---------- Material shown
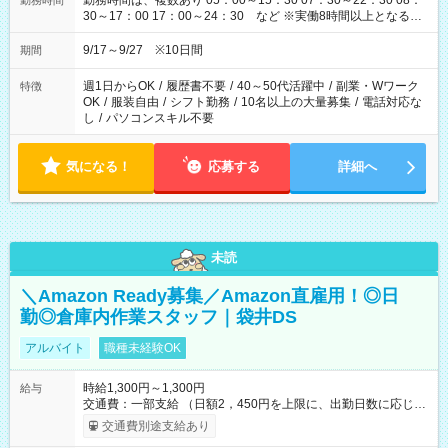
勤務時間は、複数あり 05：00～15：30 07：30～22：30 08：
勤務時間
30～17：00 17：00～24：30 など ※実働8時間以上となる勤
務もあります。 【休憩】60分+他休憩あり 交替で取得します。
安全面に配慮しこまめな休憩があります。
9/17～9/27 ※10日間
期間
週1日からOK
/
履歴書不要
/
40～50代活躍中
/
副業・Wワーク
特徴
OK
/
服装自由
/
シフト勤務
/
10名以上の大量募集
/
電話対応な
し
/
パソコンスキル不要
気になる！
応募する
詳細へ
未読
＼Amazon Ready募集／Amazon直雇用！◎日
勤◎倉庫内作業スタッフ｜袋井DS
アルバイト
職種未経験OK
時給1,300円～1,300円
給与
交通費：一部支給 （日額2，450円を上限に、出勤日数に応じて
実費支給） ※22:00～翌5:00までは時給25%UP！ ■給与前払い
交通費別途支給あり
制度あり ※前払い額の上限あり、手数料無料（Amazon負担）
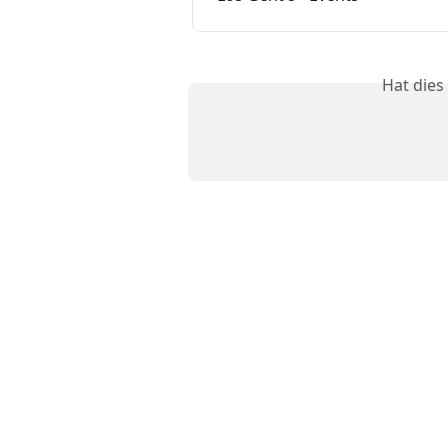
Hat dies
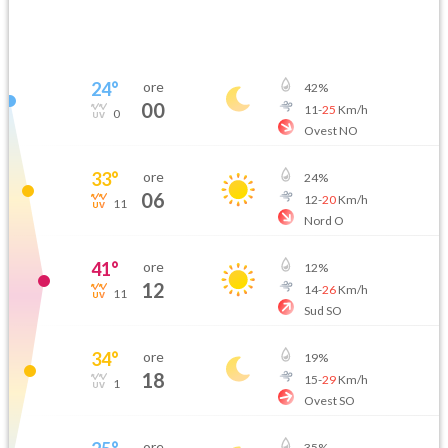
24
°
ore
42
%
00
11
-
25
Km/h
0
Ovest NO
33
°
ore
24
%
06
12
-
20
Km/h
11
Nord O
41
°
ore
12
%
12
14
-
26
Km/h
11
Sud SO
34
°
ore
19
%
18
15
-
29
Km/h
1
Ovest SO
ore
35
%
--------------------
Activity - Restate every line above word for word. Do not carry over the images.

Result of this exercise -
勤務時間は、複数あり 05：00～15：30 07：30～22：30 08：
勤務時間
30～17：00 17：00～24：30 など ※実働8時間以上となる勤
務もあります。 【休憩】60分+他休憩あり 交替で取得します。
安全面に配慮しこまめな休憩があります。
9/17～9/27 ※10日間
期間
週1日からOK
/
履歴書不要
/
40～50代活躍中
/
副業・Wワーク
特徴
OK
/
服装自由
/
シフト勤務
/
10名以上の大量募集
/
電話対応な
し
/
パソコンスキル不要
気になる！
応募する
詳細へ
未読
＼Amazon Ready募集／Amazon直雇用！◎日
勤◎倉庫内作業スタッフ｜袋井DS
アルバイト
職種未経験OK
時給1,300円～1,300円
給与
交通費：一部支給 （日額2，450円を上限に、出勤日数に応じて
実費支給） ※22:00～翌5:00までは時給25%UP！ ■給与前払い
交通費別途支給あり
制度あり ※前払い額の上限あり、手数料無料（Amazon負担）
Hat dies
24
°
ore
42
%
00
11
-
25
Km/h
0
Ovest NO
33
°
ore
24
%
06
12
-
20
Km/h
11
Nord O
41
°
ore
12
%
12
14
-
26
Km/h
11
Sud SO
34
°
ore
19
%
18
15
-
29
Km/h
1
Ovest SO
ore
35
%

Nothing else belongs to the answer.